We developed novel caffeine-imprinted conducting polymer sensors with 2D hierarchical pore arrays. Colloidal mask-assisted electrochemical polymerization was used to design the molecularly imprinted conducting polymers (MICPs). First, 2D MICP micropore arrays were obtained by electropolymerization on 2D polystyrene (PS) colloidal arrays (d = 1 μm) fabricated via colloidal lithography. As a second step, each of two smaller PS colloids (d = 200 and 500 nm) was aligned onto the MICP pores, and second step electropolymerization was performed to fabricate hierarchical pore arrays. Relative to the single MICP pore array (MICP1) film, the two designed MICP films (MICP1-200 and MICP1-500) showed highly enhanced sensing properties such as sensing capacity, sensitivity, and selectivity. MICP1-200 film with nanoscale porous MICP network formed in each micropore exhibited significantly improved sensing behaviors, superior to MICP1-500 film. This sensing improvement is attributed to well-controlled MICP pore structures increasing the recognition cavities during surface imprinting. Thus, this novel strategy can be extensively used for the development of various MICP-based sensors.

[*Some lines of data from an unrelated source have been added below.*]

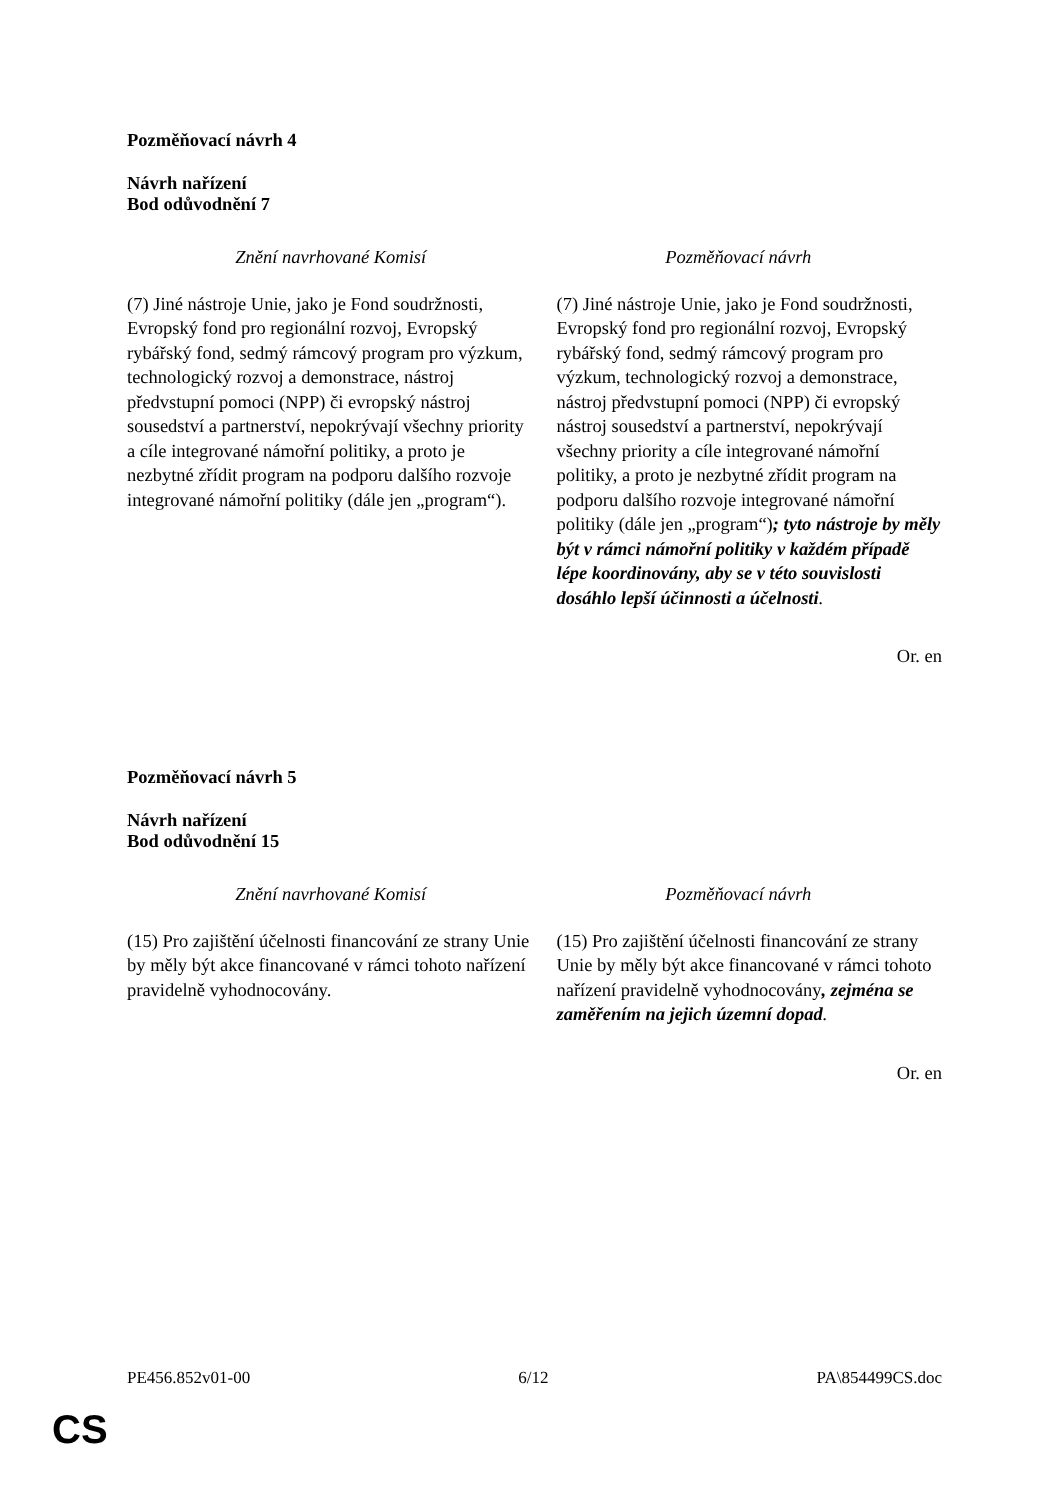Pozměňovací návrh 4
Návrh nařízení
Bod odůvodnění 7
| Znění navrhované Komisí | Pozměňovací návrh |
| --- | --- |
| (7) Jiné nástroje Unie, jako je Fond soudržnosti, Evropský fond pro regionální rozvoj, Evropský rybářský fond, sedmý rámcový program pro výzkum, technologický rozvoj a demonstrace, nástroj předvstupní pomoci (NPP) či evropský nástroj sousedství a partnerství, nepokrývají všechny priority a cíle integrované námořní politiky, a proto je nezbytné zřídit program na podporu dalšího rozvoje integrované námořní politiky (dále jen „program“). | (7) Jiné nástroje Unie, jako je Fond soudržnosti, Evropský fond pro regionální rozvoj, Evropský rybářský fond, sedmý rámcový program pro výzkum, technologický rozvoj a demonstrace, nástroj předvstupní pomoci (NPP) či evropský nástroj sousedství a partnerství, nepokrývají všechny priority a cíle integrované námořní politiky, a proto je nezbytné zřídit program na podporu dalšího rozvoje integrované námořní politiky (dále jen „program“) ; tyto nástroje by měly být v rámci námořní politiky v každém případě lépe koordinovány, aby se v této souvislosti dosáhlo lepší účinnosti a účelnosti . |
Or. en
Pozměňovací návrh 5
Návrh nařízení
Bod odůvodnění 15
| Znění navrhované Komisí | Pozměňovací návrh |
| --- | --- |
| (15) Pro zajištění účelnosti financování ze strany Unie by měly být akce financované v rámci tohoto nařízení pravidelně vyhodnocovány. | (15) Pro zajištění účelnosti financování ze strany Unie by měly být akce financované v rámci tohoto nařízení pravidelně vyhodnocovány , zejména se zaměřením na jejich územní dopad . |
Or. en
PE456.852v01-00 6/12 PA\854499CS.doc
CS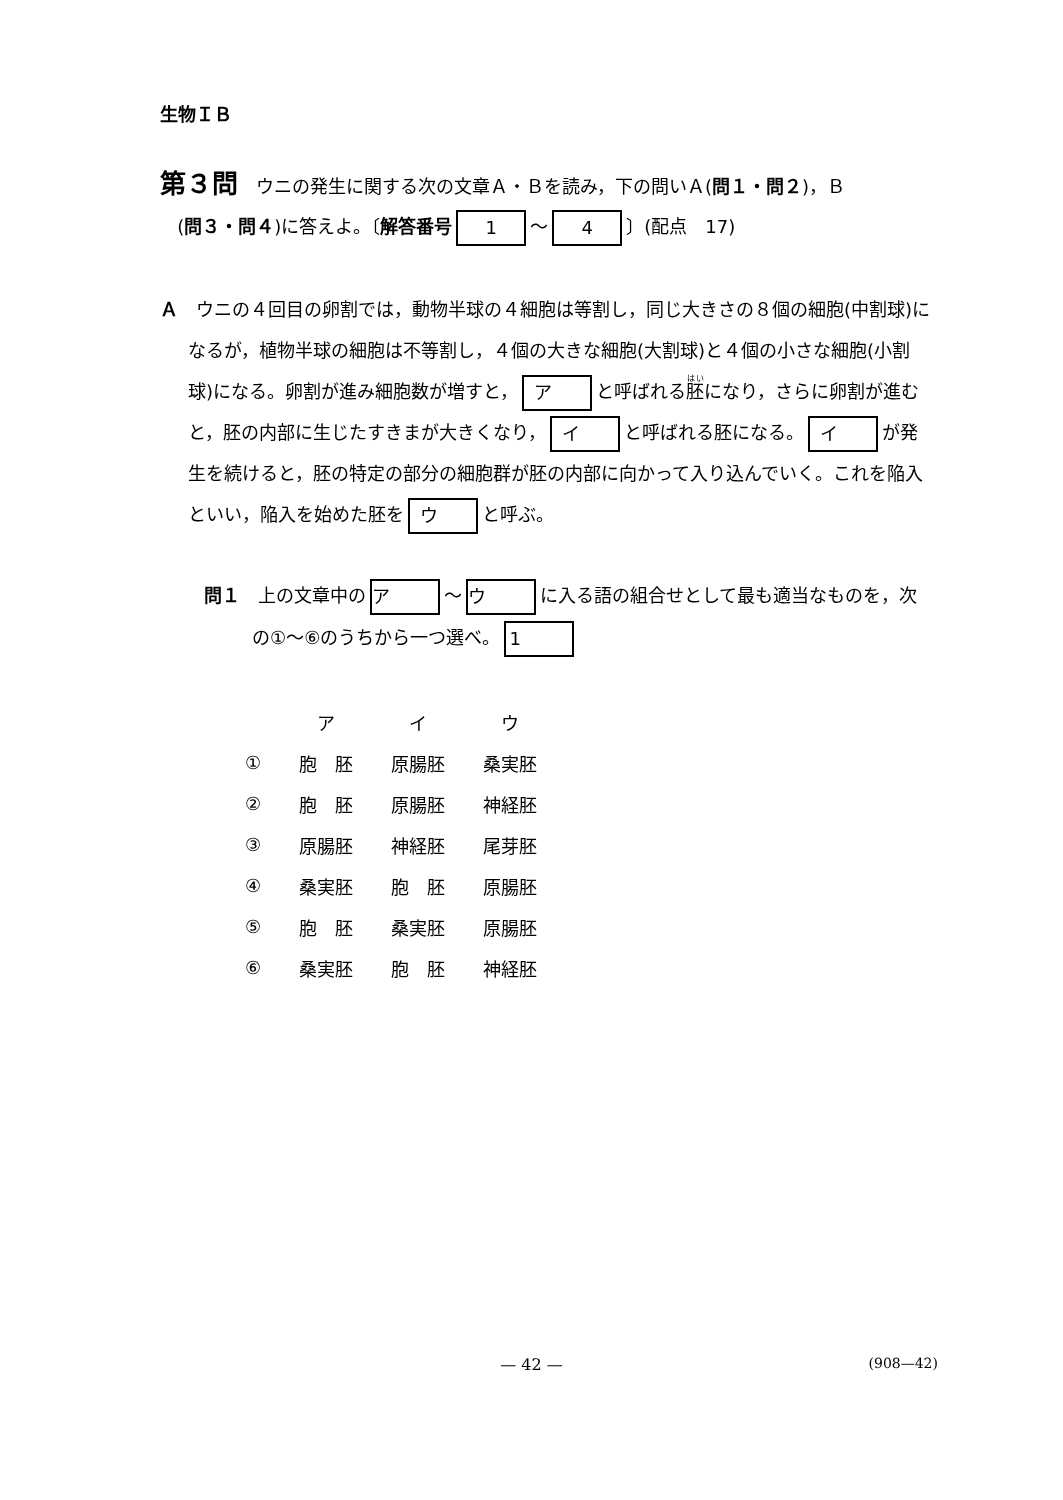生物ＩＢ
第３問　ウニの発生に関する次の文章Ａ・Ｂを読み，下の問いＡ(問１・問２)，Ｂ
(問３・問４)に答えよ。〔解答番号 1 ～ 4 〕(配点　17)
Ａ　ウニの４回目の卵割では，動物半球の４細胞は等割し，同じ大きさの８個の細胞(中割球)になるが，植物半球の細胞は不等割し，４個の大きな細胞(大割球)と４個の小さな細胞(小割球)になる。卵割が進み細胞数が増すと， ア と呼ばれる胚になり，さらに卵割が進むと，胚の内部に生じたすきまが大きくなり， イ と呼ばれる胚になる。 イ が発生を続けると，胚の特定の部分の細胞群が胚の内部に向かって入り込んでいく。これを陥入といい，陥入を始めた胚を ウ と呼ぶ。
問１　上の文章中の ア ～ ウ に入る語の組合せとして最も適当なものを，次の①～⑥のうちから一つ選べ。 1
| | ア | イ | ウ |
| --- | --- | --- | --- |
| ① | 胞 胚 | 原腸胚 | 桑実胚 |
| ② | 胞 胚 | 原腸胚 | 神経胚 |
| ③ | 原腸胚 | 神経胚 | 尾芽胚 |
| ④ | 桑実胚 | 胞 胚 | 原腸胚 |
| ⑤ | 胞 胚 | 桑実胚 | 原腸胚 |
| ⑥ | 桑実胚 | 胞 胚 | 神経胚 |
— 42 —
(908—42)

我们开发了具有2D分层孔阵列的新型咖啡因印迹导电聚合物传感器。胶体掩模辅助的电化学聚合被用来设计分子印迹的导电聚合物（MICPs）。首先，通过在 通过胶体光刻技术制造的2D聚苯乙烯（PS）胶体阵列（d = 1μm）上进行电聚合，获得2D MICP微孔阵列。第二步，将两个较小的PS胶体（d  = 200和500 nm）分别对准MICP孔，然后进行第二步电聚合以制造分层的孔阵列。相对于单个MICP孔阵列（MICP1）膜，设计的两种MICP膜（MICP1-200和MICP1-500）显示出高度增强的感测特性，例如感测能力，灵敏度和选择性。在每个微孔中形成具有纳米级多孔MICP网络的MICP1-200膜，其传感行为显着改善，优于MICP1-500膜。这种感测的改善归因于良好控制的MICP孔结构，增加了表面压印过程中的识别腔。因此，这种新颖的策略可以广泛用于各种基于MICP的传感器的开发。